The reply should hold only the lines below beginning at the one with "[196,464,229,476] Take ->" and ending at the one with "[167,409,301,421] decker-elk-reconfig ->", copied exactly, with every picture left out.

START Supplied data

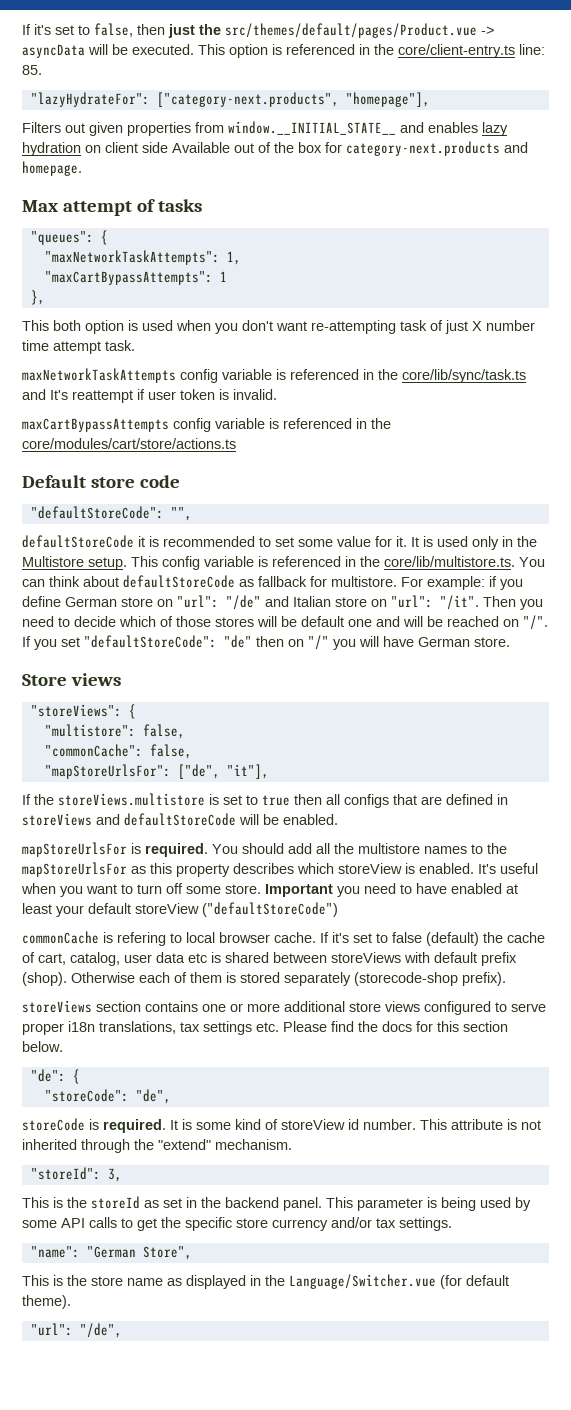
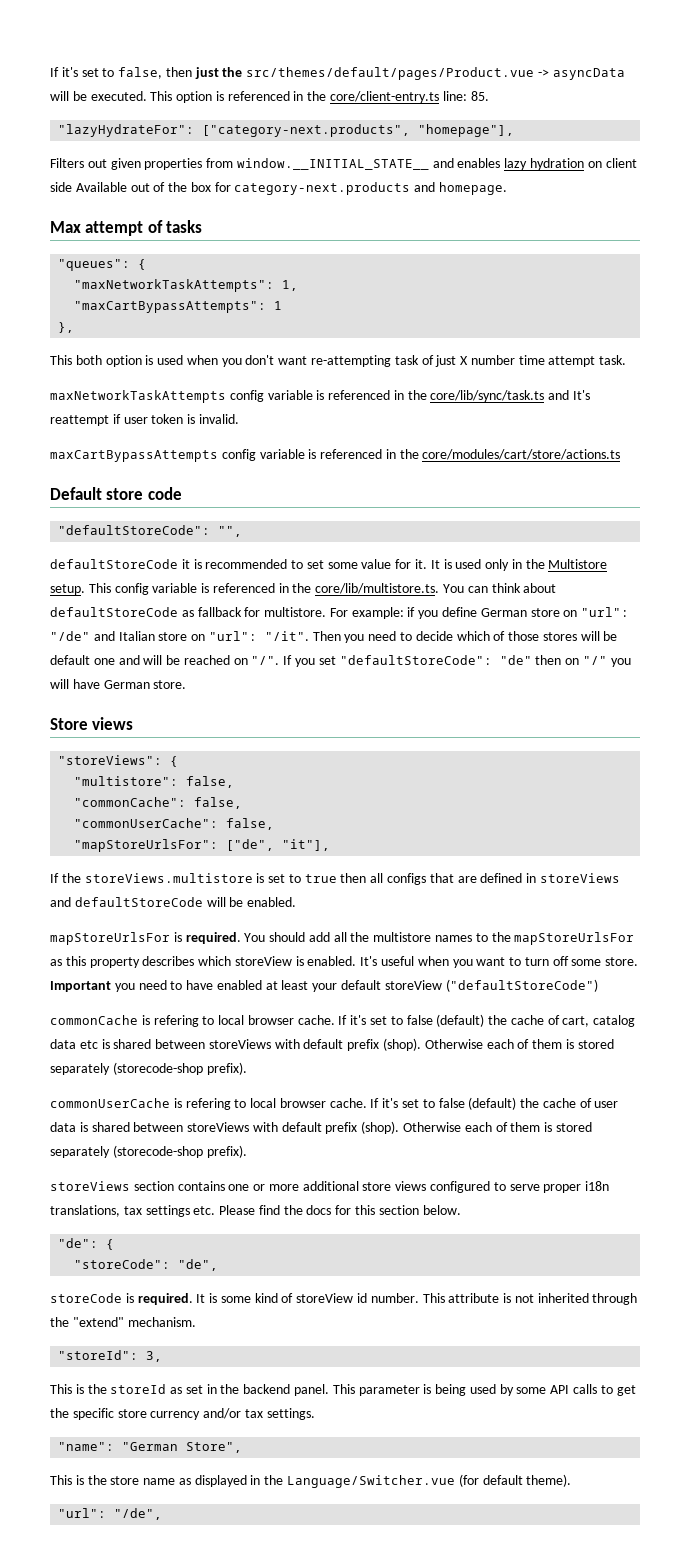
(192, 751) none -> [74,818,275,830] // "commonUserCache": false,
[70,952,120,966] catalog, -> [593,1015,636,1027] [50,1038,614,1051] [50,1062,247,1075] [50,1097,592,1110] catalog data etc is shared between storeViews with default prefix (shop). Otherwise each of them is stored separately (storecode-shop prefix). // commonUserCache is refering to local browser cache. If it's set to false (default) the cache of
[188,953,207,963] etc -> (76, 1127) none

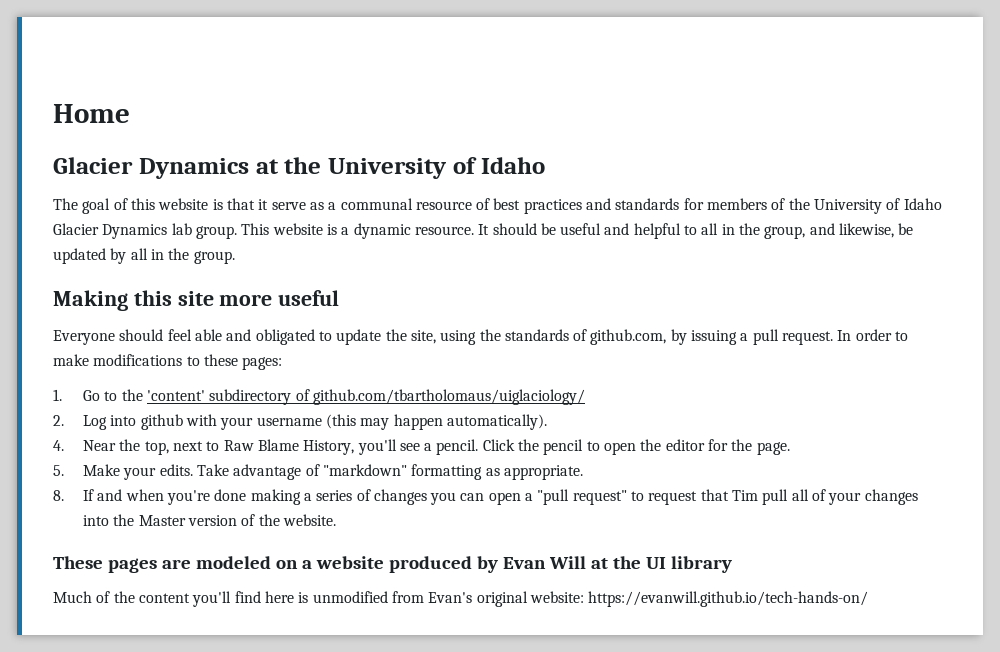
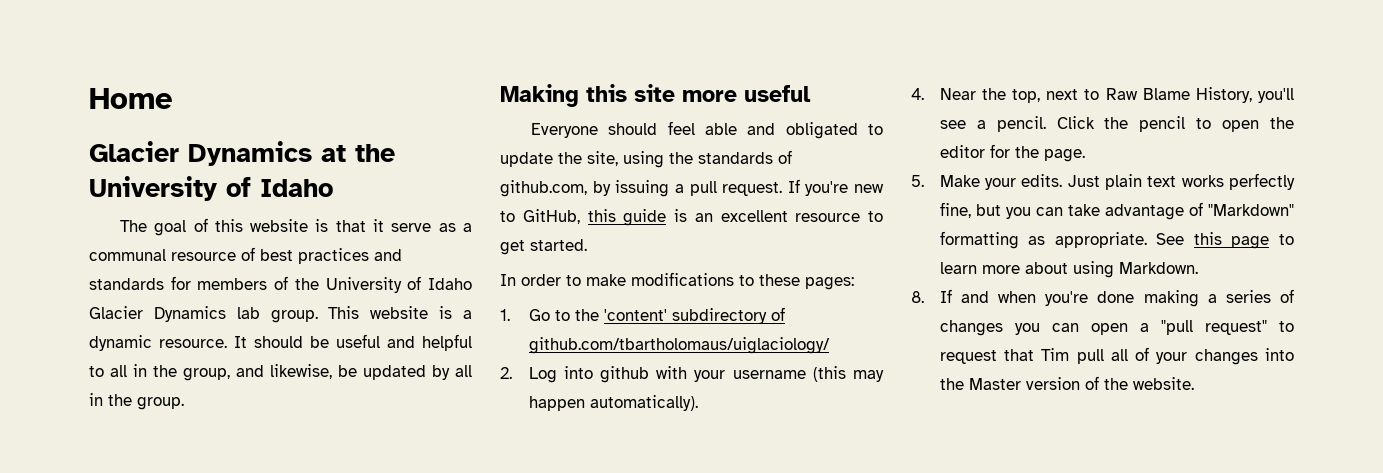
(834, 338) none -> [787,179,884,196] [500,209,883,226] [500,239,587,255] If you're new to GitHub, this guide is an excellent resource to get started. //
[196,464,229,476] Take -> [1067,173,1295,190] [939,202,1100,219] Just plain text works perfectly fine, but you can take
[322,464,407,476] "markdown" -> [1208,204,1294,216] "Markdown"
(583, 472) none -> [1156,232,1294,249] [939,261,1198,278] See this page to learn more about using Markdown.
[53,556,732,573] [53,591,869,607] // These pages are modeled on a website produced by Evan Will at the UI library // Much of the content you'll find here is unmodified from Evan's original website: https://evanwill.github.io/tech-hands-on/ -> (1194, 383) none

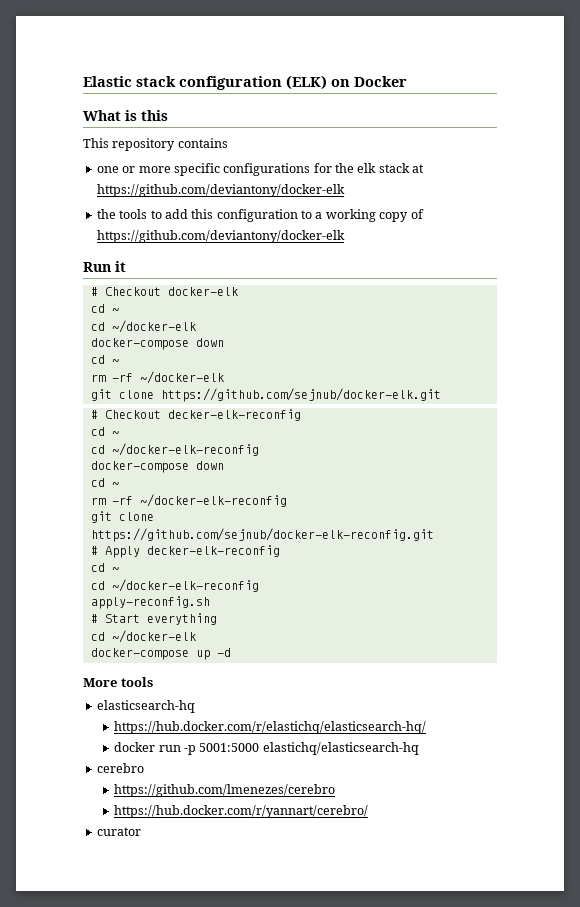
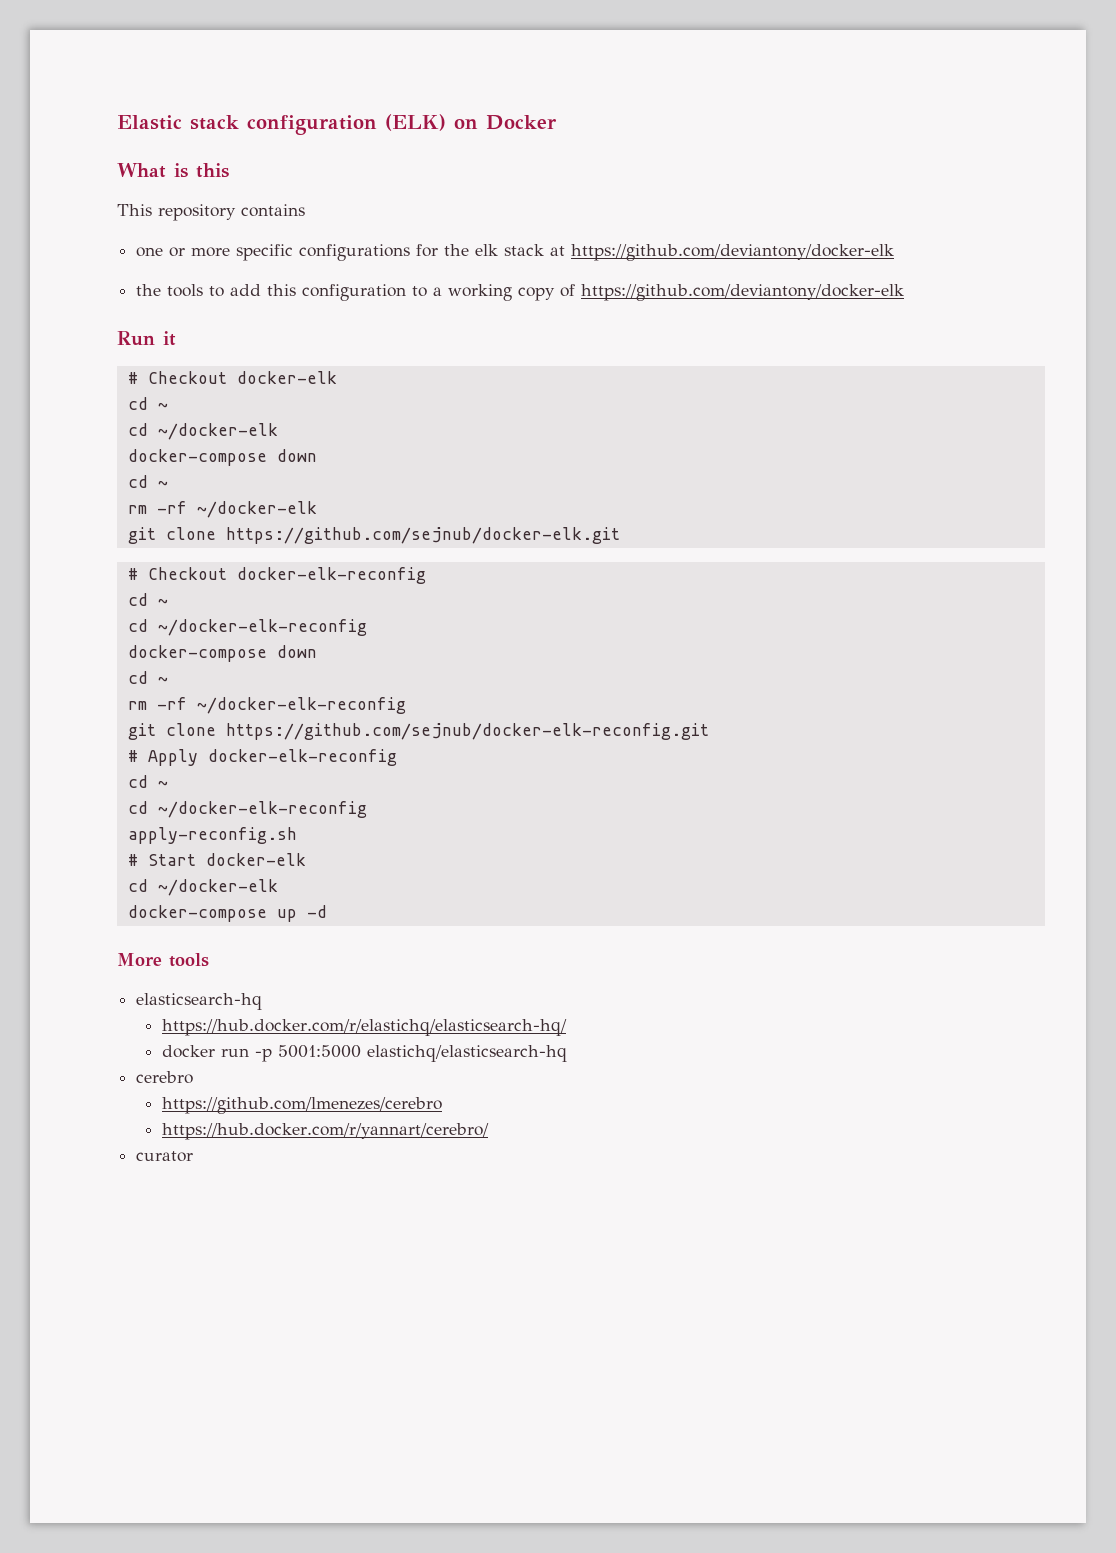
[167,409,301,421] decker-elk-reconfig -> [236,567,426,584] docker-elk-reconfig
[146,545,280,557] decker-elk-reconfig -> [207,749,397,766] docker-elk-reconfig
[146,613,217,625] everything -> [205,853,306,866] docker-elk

END Supplied data

• **Result of the exercise**:
[196,464,229,476] Take -> [1067,173,1295,190] [939,202,1100,219] Just plain text works perfectly fine, but you can take
[322,464,407,476] "markdown" -> [1208,204,1294,216] "Markdown"
(583, 472) none -> [1156,232,1294,249] [939,261,1198,278] See this page to learn more about using Markdown.
[53,556,732,573] [53,591,869,607] // These pages are modeled on a website produced by Evan Will at the UI library // Much of the content you'll find here is unmodified from Evan's original website: https://evanwill.github.io/tech-hands-on/ -> (1194, 383) none

[167,409,301,421] decker-elk-reconfig -> [236,567,426,584] docker-elk-reconfig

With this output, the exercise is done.